Once Inside

Non importa quanto tempo io abbia passato a ripetere le cose che volevo dire oggi o quanto tempo abbia speso immaginando cosa sarebbe successo e come affrontarlo.

Una volta dentro ho dimenticato tutto, ho chiacchierato e riso e gesticolato e guardato quelle labbra di cui conosco perfettamente la forma, chiedendomi perché avrei dovuto indicare l’elefante nella stanza e rovinare tutto passando alle parole, dicendomi ancora una volta che non c’era bisogno di altro, solo di me e lui, un tavolo da caffè tra di noi, una tazza di te’ verde e…basta.

Poi, siccome sono una persona determinata e coraggiosa, ho sospirato, ho bevuto un sorso d’acqua e ho iniziato a parlare davvero.

Niente avrebbe potuto prepararmi alla sua reazione, al modo in cui ha tentato di nascondersi dietro le dita della sua mano, cercando di sottrarsi alle cose che abbiamo tenuto nascosto dietro la schiena in questi mesi ma cedendo, alla fine. L’ho ascoltato spogliarsi, lentamente, offrendomi…cose. Dubbi, verità celate, incertezze, le domande di una persona che prima di portare il casino nella vita di qualcun altro sta cercando di risolvere il proprio.

Ho ascoltato le sue parole senza fissarlo direttamente, come si fa con gli animali selvatici, bevendo ogni sua parola, gli occhi che mi si colmavano di bellezza, mentre mi diceva che non voleva rovinarmi di nuovo la vita, che gli piaccio ma non riesce ad offrirmi una persona decente. Ho sorriso ascoltando come nemmeno lui abbia mai imparato a relazionarsi con le persone, di come gli amici mettano in dubbio il suo coinvolgimento perché non riesce ad esprimerlo, di come non abbia mai imparato a parlare il linguaggio della gente.

E il suo braccio mi ha stretto a sé, mentre camminavamo, e le sue labbra hanno sfiorato i miei capelli, ancora e ancora, e io ho trattenuto il respiro e mi sono sentita di nuovo una persona.
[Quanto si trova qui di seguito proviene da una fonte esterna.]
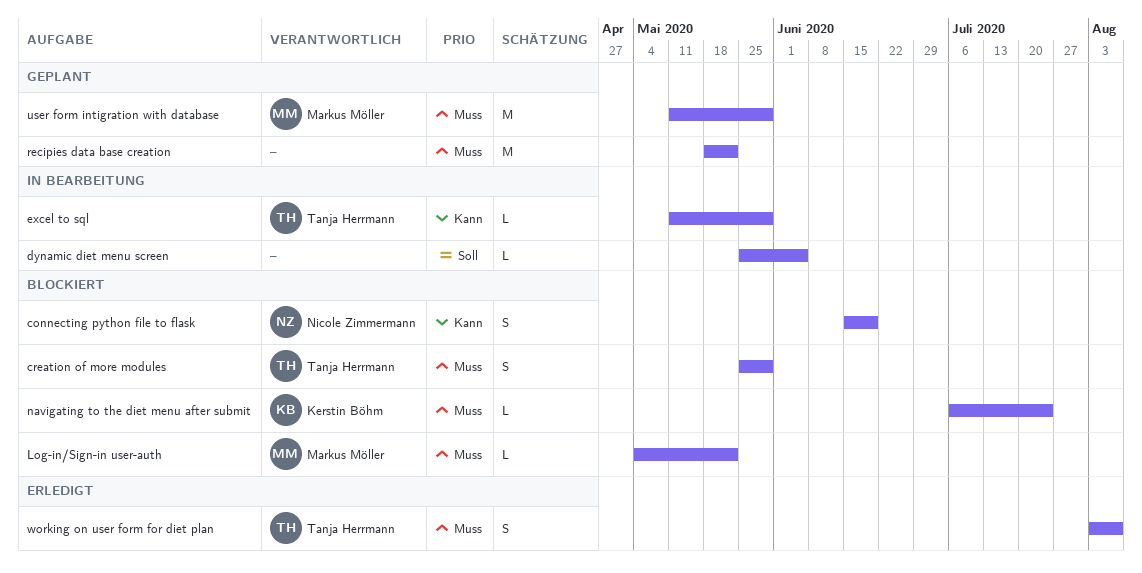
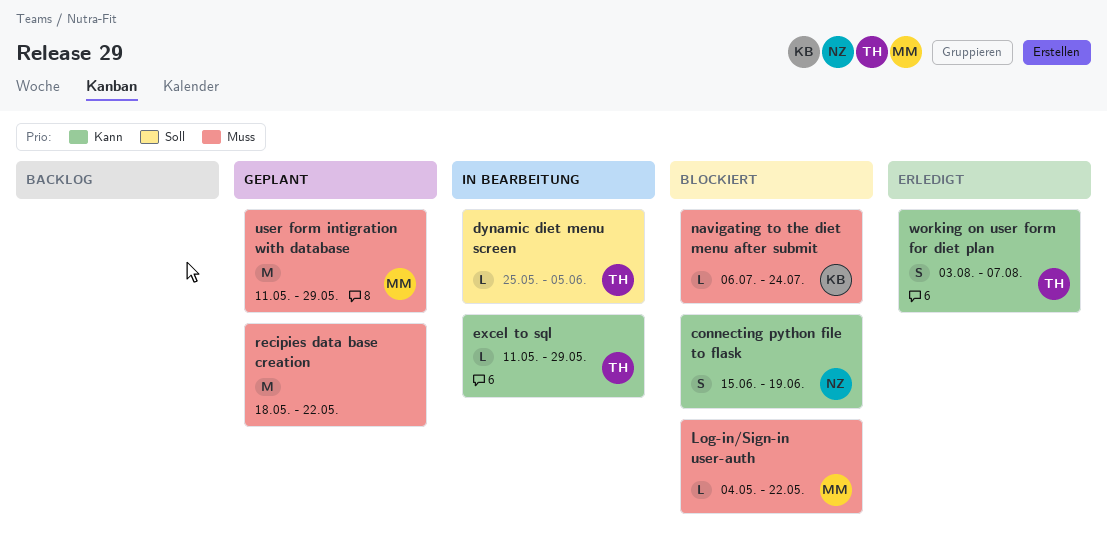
creation of more modules: present -> none
dynamic diet menu screen, owner: none -> Tanja Herrmann
working on user form for diet plan, priority: Muss -> Kann

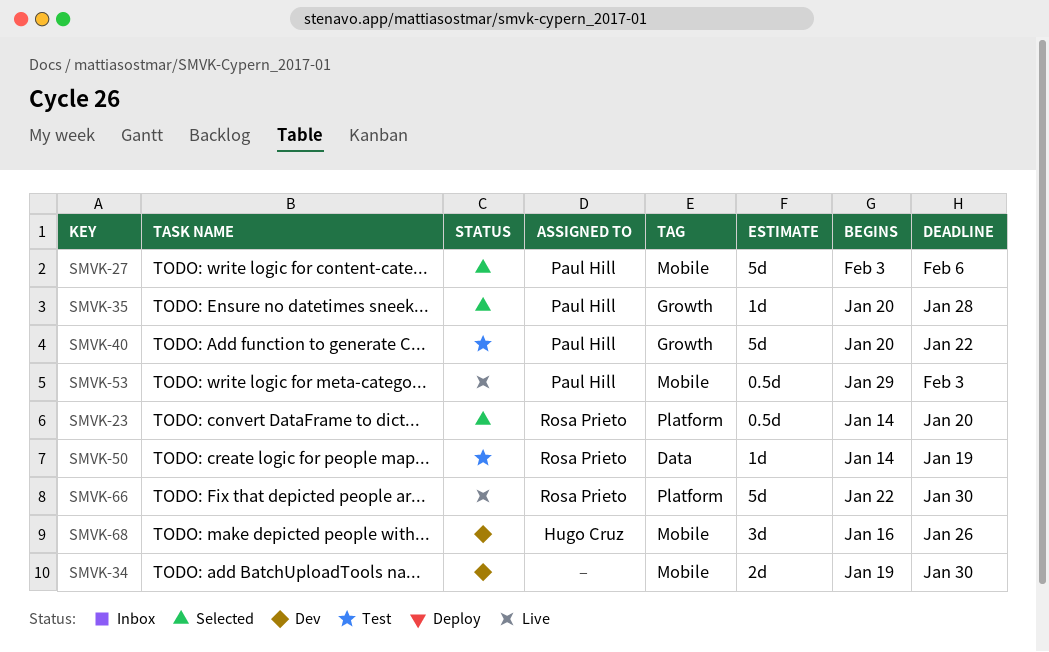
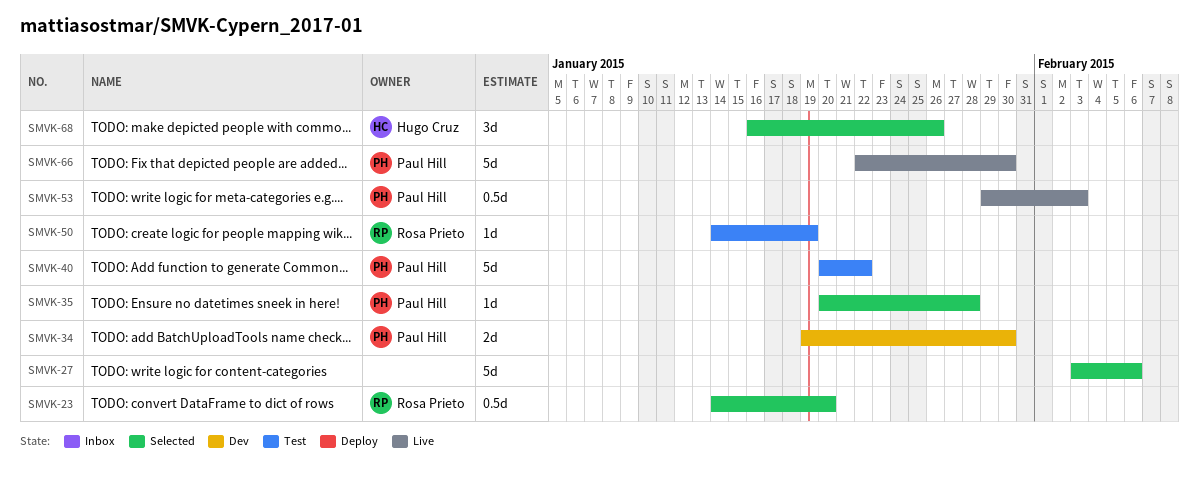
SMVK-27, owner: Paul Hill -> none
SMVK-34, owner: none -> Paul Hill
SMVK-66, owner: Rosa Prieto -> Paul Hill
SMVK-68, status: Dev -> Selected

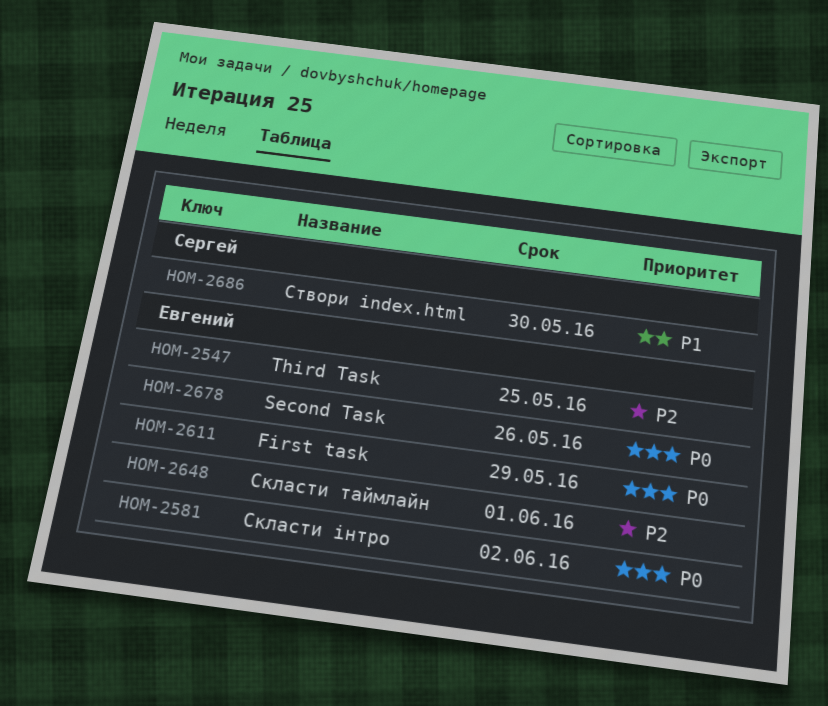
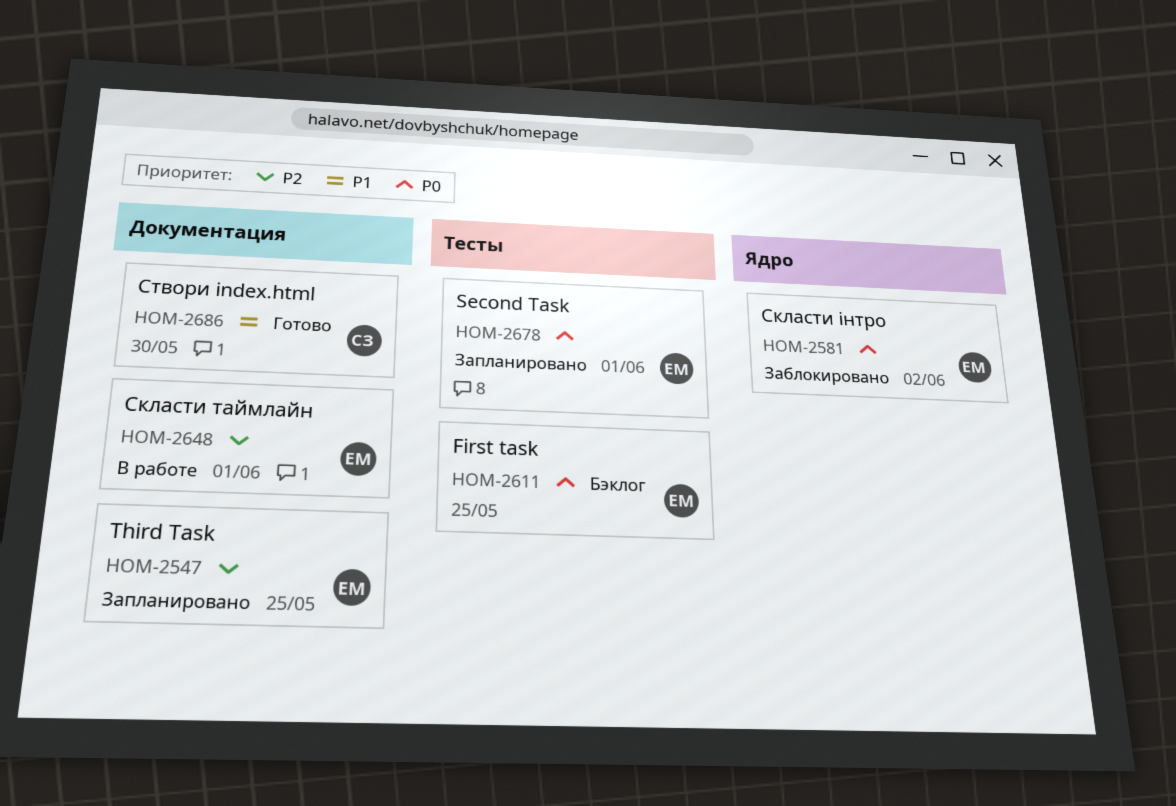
HOM-2611, due: May 29 -> May 25
HOM-2678, due: May 26 -> Jun 1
Di più, ho sentito che era lì, finalmente, anima e corpo.

Spero di vederti presto, mi ha scritto, e anche scusa se è tutto così complicato, ma grazie per aver avuto il coraggio di parlare con me.

Io, che dietro la schiena ho ancora nascosto il pugnale con il quale volevo accoltellare il tutto, sono qui seduta nel mio letto, completamente incredula, il cuore pieno di stupore e gratitudine.

Mi sento come se ci avessi fatto l’amore con il cervello e non con il corpo.